E’ sbagliato pensare che la tecnologia tolga spazio all’umanesimo
09 Gennaio 2012
Nel celebre volumetto Le due culture pubblicato nel secolo scorso alla fine degli anni ’50, lo scienziato e scrittore britannico Charles Percy Snow lanciava un grido d’allarme denunciando la crescente separazione tra la cultura umanistica e quella scientifico-tecnologica. Egli era invece convinto che la cultura è una sola, che la summenzionata distinzione è in fondo artificiale e ingiustificata, e che occorre superare questa barriera che giudicava negativa per le sorti del mondo e del sapere. Non a caso, la traduzione italiana dell’opera, uscita nel 1970 per i tipi di Feltrinelli, fu curata da Ludovico Geymonat, pioniere della filosofia della scienza nel nostro Paese e convinto assertore dell’unicità della cultura.

▶ _Voci elencate_
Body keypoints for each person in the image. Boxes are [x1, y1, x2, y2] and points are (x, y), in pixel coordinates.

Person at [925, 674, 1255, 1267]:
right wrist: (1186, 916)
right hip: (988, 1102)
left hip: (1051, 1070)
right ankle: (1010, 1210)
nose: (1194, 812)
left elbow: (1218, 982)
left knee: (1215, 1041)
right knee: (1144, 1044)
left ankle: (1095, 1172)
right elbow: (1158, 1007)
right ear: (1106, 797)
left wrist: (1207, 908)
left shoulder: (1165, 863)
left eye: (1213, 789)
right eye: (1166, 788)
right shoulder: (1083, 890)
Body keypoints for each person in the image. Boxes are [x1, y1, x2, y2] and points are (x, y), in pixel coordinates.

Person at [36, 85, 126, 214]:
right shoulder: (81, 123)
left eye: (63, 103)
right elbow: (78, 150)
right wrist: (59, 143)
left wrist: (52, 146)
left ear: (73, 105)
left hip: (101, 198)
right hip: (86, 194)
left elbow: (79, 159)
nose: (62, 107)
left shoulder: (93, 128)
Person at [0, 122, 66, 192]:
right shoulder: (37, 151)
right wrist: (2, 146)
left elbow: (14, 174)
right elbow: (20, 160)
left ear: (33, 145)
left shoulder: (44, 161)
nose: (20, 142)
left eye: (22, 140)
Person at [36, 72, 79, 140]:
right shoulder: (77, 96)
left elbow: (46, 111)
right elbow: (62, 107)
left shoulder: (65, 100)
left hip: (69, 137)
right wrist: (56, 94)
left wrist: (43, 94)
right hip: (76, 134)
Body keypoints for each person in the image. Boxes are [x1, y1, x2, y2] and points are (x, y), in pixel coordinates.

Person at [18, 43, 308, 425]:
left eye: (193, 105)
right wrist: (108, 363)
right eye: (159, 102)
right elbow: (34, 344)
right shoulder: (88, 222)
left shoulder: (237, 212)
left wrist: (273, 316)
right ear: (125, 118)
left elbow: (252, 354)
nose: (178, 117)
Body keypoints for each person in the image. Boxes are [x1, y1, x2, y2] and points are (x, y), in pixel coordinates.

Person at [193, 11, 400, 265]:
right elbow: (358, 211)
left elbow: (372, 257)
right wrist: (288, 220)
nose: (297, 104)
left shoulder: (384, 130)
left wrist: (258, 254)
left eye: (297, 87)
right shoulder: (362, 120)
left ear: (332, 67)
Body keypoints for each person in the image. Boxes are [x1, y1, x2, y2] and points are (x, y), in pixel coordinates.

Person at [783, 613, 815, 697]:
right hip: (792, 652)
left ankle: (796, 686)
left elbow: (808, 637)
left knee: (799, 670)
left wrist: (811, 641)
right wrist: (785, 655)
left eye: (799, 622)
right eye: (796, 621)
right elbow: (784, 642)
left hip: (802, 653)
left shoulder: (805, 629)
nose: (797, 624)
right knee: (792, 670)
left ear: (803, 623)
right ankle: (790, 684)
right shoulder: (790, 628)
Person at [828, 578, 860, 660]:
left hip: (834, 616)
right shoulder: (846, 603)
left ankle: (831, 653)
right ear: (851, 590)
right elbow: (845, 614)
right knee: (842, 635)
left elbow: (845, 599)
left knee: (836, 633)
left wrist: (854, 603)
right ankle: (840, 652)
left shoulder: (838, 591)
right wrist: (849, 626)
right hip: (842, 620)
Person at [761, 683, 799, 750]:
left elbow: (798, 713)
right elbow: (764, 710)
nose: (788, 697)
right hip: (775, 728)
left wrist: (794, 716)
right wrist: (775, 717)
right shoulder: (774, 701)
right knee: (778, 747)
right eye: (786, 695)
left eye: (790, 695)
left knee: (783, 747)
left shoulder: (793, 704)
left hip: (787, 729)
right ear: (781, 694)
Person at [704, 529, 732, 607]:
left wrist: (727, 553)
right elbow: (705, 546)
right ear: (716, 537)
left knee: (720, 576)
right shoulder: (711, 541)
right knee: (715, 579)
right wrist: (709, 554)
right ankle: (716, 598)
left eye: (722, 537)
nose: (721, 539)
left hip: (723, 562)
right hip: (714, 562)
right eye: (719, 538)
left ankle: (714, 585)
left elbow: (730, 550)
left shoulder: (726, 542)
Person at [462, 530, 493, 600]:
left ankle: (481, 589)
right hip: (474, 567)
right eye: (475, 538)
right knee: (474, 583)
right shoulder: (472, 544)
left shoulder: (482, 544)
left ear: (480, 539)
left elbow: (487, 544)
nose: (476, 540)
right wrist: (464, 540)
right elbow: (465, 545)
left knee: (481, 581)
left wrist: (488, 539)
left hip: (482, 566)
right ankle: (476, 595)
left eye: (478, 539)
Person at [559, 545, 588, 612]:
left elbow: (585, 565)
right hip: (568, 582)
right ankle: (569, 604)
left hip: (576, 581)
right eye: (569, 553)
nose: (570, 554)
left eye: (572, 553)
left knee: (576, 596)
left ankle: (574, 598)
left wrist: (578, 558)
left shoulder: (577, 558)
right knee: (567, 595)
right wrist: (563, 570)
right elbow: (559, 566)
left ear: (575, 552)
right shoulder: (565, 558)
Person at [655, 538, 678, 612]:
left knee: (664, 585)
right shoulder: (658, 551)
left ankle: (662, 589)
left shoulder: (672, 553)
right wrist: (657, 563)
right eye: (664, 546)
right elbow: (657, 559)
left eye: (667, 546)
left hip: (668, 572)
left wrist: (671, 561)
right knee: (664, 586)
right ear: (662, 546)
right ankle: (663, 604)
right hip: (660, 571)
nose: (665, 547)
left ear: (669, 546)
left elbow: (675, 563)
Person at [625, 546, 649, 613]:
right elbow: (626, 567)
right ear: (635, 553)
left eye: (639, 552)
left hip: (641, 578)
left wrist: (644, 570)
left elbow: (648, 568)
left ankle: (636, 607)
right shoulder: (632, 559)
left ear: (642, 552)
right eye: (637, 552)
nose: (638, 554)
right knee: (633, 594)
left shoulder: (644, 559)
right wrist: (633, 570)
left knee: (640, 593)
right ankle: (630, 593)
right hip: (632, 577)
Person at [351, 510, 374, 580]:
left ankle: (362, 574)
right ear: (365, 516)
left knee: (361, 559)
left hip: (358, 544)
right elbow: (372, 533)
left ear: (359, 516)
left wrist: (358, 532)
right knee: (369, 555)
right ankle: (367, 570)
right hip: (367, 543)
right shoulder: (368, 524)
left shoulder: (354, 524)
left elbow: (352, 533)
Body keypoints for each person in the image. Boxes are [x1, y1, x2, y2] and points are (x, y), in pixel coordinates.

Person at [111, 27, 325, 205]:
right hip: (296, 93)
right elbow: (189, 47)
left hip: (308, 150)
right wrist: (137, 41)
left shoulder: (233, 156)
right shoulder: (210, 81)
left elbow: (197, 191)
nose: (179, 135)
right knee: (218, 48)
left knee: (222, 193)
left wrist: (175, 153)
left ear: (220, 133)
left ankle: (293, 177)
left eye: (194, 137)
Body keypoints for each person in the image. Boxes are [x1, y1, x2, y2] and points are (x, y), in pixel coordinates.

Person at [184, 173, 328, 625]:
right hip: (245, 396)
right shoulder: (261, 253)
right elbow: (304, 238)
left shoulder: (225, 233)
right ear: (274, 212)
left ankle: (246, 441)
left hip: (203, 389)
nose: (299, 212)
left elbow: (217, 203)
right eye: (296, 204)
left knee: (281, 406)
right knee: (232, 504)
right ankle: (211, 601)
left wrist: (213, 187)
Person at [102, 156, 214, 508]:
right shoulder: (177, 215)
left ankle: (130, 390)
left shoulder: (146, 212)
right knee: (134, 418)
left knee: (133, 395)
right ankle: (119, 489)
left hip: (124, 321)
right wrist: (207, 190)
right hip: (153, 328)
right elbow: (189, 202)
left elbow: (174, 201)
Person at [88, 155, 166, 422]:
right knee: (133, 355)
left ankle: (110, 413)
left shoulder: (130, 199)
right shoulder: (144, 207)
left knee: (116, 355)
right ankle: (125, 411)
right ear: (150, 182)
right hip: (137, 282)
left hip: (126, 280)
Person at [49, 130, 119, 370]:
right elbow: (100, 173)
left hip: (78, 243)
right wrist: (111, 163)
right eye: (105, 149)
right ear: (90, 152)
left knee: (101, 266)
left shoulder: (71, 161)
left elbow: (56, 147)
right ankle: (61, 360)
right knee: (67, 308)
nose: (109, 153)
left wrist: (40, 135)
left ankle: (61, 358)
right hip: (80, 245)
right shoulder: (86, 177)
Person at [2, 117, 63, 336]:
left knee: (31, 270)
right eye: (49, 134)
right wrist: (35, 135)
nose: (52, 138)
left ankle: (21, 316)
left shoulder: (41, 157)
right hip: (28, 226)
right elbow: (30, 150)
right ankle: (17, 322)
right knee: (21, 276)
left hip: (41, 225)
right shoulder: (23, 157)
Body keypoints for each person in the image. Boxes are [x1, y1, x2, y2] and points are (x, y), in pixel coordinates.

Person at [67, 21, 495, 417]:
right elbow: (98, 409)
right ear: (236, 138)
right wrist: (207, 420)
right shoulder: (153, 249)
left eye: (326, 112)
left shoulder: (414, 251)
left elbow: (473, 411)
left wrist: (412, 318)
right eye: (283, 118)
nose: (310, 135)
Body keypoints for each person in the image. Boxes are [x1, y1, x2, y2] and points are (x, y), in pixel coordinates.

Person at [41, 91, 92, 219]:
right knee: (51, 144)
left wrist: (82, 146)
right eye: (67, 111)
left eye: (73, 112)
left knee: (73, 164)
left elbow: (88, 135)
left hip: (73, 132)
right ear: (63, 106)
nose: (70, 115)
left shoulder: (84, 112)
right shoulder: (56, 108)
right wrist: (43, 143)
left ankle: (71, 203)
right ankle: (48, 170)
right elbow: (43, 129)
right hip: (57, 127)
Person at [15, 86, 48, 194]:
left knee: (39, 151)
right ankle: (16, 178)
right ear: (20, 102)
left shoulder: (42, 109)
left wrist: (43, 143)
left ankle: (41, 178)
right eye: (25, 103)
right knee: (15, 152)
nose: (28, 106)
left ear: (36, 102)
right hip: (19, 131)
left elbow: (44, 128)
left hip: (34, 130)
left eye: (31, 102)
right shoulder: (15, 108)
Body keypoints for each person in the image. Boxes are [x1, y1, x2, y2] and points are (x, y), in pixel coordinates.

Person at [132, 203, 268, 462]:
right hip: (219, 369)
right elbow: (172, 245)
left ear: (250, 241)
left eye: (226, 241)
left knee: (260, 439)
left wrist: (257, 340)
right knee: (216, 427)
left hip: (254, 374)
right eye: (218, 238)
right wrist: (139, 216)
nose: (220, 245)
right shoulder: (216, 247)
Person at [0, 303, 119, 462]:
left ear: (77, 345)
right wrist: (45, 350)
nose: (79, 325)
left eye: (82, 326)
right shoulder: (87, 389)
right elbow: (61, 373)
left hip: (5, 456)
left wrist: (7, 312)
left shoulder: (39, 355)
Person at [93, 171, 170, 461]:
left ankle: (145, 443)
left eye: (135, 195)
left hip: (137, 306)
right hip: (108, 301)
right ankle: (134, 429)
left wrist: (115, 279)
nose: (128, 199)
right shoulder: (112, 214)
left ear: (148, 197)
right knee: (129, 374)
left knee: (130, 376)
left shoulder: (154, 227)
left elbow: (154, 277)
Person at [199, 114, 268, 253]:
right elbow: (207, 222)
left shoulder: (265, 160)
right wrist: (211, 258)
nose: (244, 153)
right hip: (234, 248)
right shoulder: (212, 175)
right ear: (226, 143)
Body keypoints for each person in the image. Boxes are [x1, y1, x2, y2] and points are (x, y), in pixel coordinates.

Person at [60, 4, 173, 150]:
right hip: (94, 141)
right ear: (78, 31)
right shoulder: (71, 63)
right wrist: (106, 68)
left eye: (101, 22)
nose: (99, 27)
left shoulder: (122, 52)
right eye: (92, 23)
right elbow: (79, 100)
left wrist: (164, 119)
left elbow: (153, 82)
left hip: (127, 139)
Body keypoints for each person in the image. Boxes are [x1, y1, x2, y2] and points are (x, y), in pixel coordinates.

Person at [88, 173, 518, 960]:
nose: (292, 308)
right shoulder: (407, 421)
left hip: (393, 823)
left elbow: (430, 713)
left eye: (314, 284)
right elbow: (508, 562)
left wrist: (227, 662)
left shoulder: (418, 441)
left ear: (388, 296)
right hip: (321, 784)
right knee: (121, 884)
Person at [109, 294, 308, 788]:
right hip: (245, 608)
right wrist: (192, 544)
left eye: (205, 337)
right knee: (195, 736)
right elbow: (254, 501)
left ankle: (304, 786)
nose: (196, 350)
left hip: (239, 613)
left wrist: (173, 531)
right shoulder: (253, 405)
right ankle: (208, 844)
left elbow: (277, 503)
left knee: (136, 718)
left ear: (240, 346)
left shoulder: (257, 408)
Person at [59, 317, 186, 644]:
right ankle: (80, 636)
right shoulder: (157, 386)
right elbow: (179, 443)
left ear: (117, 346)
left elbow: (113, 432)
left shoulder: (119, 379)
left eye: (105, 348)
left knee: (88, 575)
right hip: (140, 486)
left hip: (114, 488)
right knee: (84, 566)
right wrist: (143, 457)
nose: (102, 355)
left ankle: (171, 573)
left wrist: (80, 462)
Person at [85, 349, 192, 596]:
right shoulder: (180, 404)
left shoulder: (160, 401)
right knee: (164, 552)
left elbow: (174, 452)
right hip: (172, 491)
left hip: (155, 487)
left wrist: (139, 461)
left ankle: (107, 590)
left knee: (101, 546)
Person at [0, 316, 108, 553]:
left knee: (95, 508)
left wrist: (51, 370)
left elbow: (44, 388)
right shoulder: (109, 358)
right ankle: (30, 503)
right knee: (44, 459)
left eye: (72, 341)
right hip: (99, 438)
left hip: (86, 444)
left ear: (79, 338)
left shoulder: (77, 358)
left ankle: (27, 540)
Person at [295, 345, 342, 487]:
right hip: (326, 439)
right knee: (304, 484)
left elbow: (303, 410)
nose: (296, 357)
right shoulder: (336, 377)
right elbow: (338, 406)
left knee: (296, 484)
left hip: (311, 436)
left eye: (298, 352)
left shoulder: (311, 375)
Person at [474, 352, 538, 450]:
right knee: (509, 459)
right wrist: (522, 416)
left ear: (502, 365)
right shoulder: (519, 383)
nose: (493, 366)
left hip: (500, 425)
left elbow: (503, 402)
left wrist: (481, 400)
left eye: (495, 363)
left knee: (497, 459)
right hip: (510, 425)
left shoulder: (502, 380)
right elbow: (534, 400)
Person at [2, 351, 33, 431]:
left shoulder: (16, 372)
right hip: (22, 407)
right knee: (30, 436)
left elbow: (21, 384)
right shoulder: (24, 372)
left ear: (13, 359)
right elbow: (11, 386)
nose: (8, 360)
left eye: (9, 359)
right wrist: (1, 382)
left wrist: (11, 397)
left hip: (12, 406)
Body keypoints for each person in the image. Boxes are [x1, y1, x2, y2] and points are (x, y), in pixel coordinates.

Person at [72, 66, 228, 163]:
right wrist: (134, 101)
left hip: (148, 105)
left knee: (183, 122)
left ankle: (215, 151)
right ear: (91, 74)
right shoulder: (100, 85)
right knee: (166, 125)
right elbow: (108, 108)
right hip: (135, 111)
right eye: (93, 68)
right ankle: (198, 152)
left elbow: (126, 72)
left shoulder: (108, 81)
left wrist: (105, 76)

▶ _Consegne_
A) Traduci in inglese questa frase del brano selezionato: "Non a caso, la traduzione italiana dell’opera, uscita nel 1970 per i tipi di Feltrinelli, fu curata da Ludovico Geymonat, pioniere della filosofia della scienza nel nostro Paese e convinto assertore dell’unicità della cultura."
B) Indica se ciascuna affermazione concorda con il brano selezionato, rispondendo sì o no e citando le parole del testo che lo decidono: (i) il volumetto Le due culture uscì alla fine degli anni '50; (ii) Snow considerava giustificata la distinzione tra cultura umanistica e cultura scientifico-tecnologica; (iii) la traduzione italiana fu pubblicata nel 1970 da Einaudi.
C) Prosegui il brano selezionato sulle due culture di Snow, partendo dopo la sua ultima frase.
I dati provengono da un'altra fonte.

▶ _Soluzioni_
A) Not by chance, the Italian translation of the work, published in 1970 by Feltrinelli, was edited by Ludovico Geymonat, a pioneer of the philosophy of science in our country and a firm advocate of the unity of culture.

B)
(i) Sì: «pubblicato nel secolo scorso alla fine degli anni ’50».
(ii) No: «la summenzionata distinzione è in fondo artificiale e ingiustificata».
(iii) No: «uscita nel 1970 per i tipi di Feltrinelli».

C)
Il punto cruciale, tuttavia, è capire la natura e l’essenza della cultura. Curiosamente Snow, quando parla delle “due culture”, si riferisce sempre agli specialisti, e questa è una visione elitaria e poco realistica. Snow, scienziato per formazione e romanziere per vocazione, immaginava i salotti inglesi divisi in due. Da una parte gli scienziati che – chissà perché – non hanno mai letto Dickens, e dall’altra gli umanisti che – cosa più plausibile – non conoscono la seconda legge della termodinamica.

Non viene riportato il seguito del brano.